**TASK TO COMPLETE**
Write out all of the entries that follow, word for word, but skip the pictures.

Data extracted from a collection:
╭──

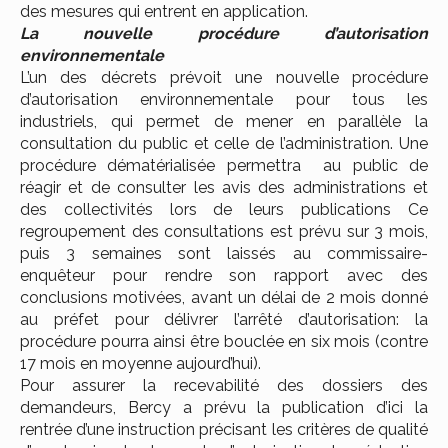
des mesures qui entrent en application.
La nouvelle procédure d’autorisation
environnementale
L’un des décrets prévoit une nouvelle procédure
d’autorisation environnementale pour tous les
industriels, qui permet de mener en parallèle la
consultation du public et celle de l’administration. Une
procédure dématérialisée permettra au public de
réagir et de consulter les avis des administrations et
des collectivités lors de leurs publications Ce
regroupement des consultations est prévu sur 3 mois,
puis 3 semaines sont laissés au commissaire-
enquêteur pour rendre son rapport avec des
conclusions motivées, avant un délai de 2 mois donné
au préfet pour délivrer l’arrêté d’autorisation: la
procédure pourra ainsi être bouclée en six mois (contre
17 mois en moyenne aujourd’hui).
Pour assurer la recevabilité des dossiers des
demandeurs, Bercy a prévu la publication d’ici la
rentrée d’une instruction précisant les critères de qualité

╰──

**TASK SOLUTION**
des mesures qui entrent en application.
La nouvelle procédure d’autorisation
environnementale
L’un des décrets prévoit une nouvelle procédure
d’autorisation environnementale pour tous les
industriels, qui permet de mener en parallèle la
consultation du public et celle de l’administration. Une
procédure dématérialisée permettra au public de
réagir et de consulter les avis des administrations et
des collectivités lors de leurs publications Ce
regroupement des consultations est prévu sur 3 mois,
puis 3 semaines sont laissés au commissaire-
enquêteur pour rendre son rapport avec des
conclusions motivées, avant un délai de 2 mois donné
au préfet pour délivrer l’arrêté d’autorisation: la
procédure pourra ainsi être bouclée en six mois (contre
17 mois en moyenne aujourd’hui).
Pour assurer la recevabilité des dossiers des
demandeurs, Bercy a prévu la publication d’ici la
rentrée d’une instruction précisant les critères de qualité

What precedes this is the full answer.